I suspect it's much higher throughput than vLLM, which in turn is much higher throughput than llama.cpp. The MLA kernel they just open-sourced seems to indicate that, although we'll see how it does in third party benchmarks on non-hobbled GPUs vs FlashAttention. They only released the BF16 version — whereas most people, including DeepSeek themselves, serve in FP8 — so it might not be immediately useful to most companies quite yet, although I imagine there'll be FP8 ports soon enough.
i think they meant lower level.
It seems hard to guess. Could be lower level, lower performance, or lower compute cost.
What do you mean by "lower"? To my understanding, they will open 5 infra related repos this week. Let's revisit your comparison question on Friday.
Maybe. Apple ditched them in China, because their infra can't handle large scale users.
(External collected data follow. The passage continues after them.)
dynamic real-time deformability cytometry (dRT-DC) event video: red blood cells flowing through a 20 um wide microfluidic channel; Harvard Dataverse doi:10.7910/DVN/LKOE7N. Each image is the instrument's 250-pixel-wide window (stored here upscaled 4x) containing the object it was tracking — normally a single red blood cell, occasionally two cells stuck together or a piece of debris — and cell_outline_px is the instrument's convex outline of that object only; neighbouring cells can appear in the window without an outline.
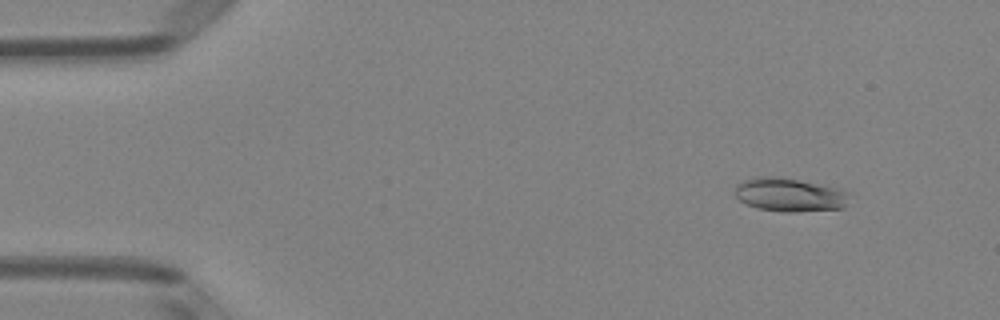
{"species": "Egyptian fruit bat (a non-hibernating species)", "species_latin": "Rousettus aegyptiacus", "temperature_condition": "room temperature", "stored_images_in_passage": 51, "camera_frame_rate_fps": 3000, "um_per_image_px": 0.085, "animal": {"sex": "female"}, "frame": {"image": 1, "passage_image": 6, "time_ms": 1.667, "image_size_px": [1000, 320], "cell_outline_px": [[848, 192], [844, 208], [796, 212], [784, 212], [756, 208], [740, 200], [736, 196], [736, 184], [744, 180], [760, 176], [772, 176], [796, 180], [836, 188]], "centroid_in_image_um": [67.07, 16.57], "position_along_channel_um": 17.9, "area_um2": 21.91}}
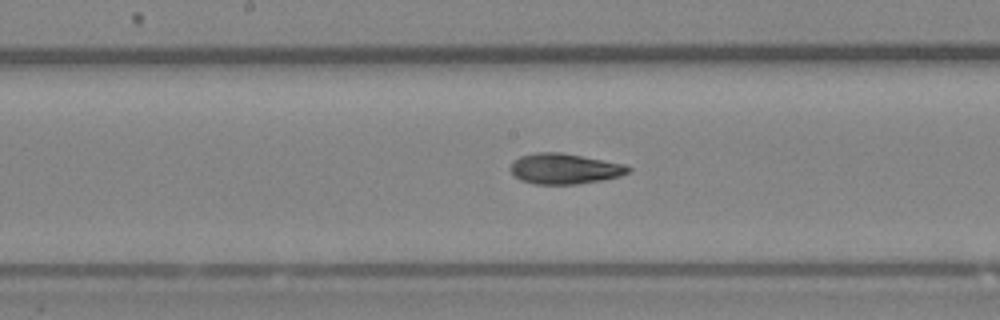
{"frame": {"image": 2, "passage_image": 27, "time_ms": 8.667, "image_size_px": [1000, 320], "cell_outline_px": [[632, 172], [620, 176], [604, 180], [576, 184], [532, 184], [520, 180], [512, 176], [508, 168], [512, 160], [520, 156], [536, 152], [560, 152], [624, 164], [632, 168]], "centroid_in_image_um": [47.94, 14.35], "position_along_channel_um": 200.3, "area_um2": 21.33}}
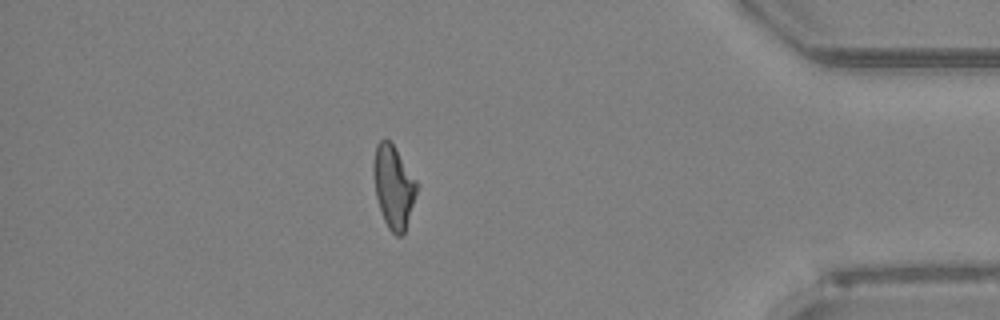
{"frame": {"image": 3, "passage_image": 45, "time_ms": 14.667, "image_size_px": [1000, 320], "cell_outline_px": [[416, 192], [404, 232], [400, 236], [396, 236], [388, 228], [384, 220], [376, 196], [372, 172], [372, 164], [376, 144], [384, 136], [392, 144], [416, 180]], "centroid_in_image_um": [33.4, 15.83], "position_along_channel_um": 401.8, "area_um2": 20.46}, "authors_computed_cell_mechanics": {"area_um2": 20.9236, "velocity_mm_per_s": 4.007, "shape_relaxation_time_tau1_ms": 6.7758, "shape_relaxation_time_tau2_ms": 3.3365, "deformation_change_tau1": 0.1807, "deformation_change_tau2": 0.1018}}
Don't think the decision is based on infra, or any technical reasons. It's more on the service support side. How a 200-person company supports 44M iPhone users in China?
Is that true? I thought Apple was going to use their own infrastructure.
deepseek doesn't have any experience on support a 50 million user base. that was the reason cited by apple a few weeks ago.
I don't see any use of PTX, might be in one of the other repos they plan to release.
right, I think PTX use is a bigger deal than its getting coverage for. this opens an opening for other vendors to get their foot in with PTX to LLVM-ir translation for existing cuda kernels.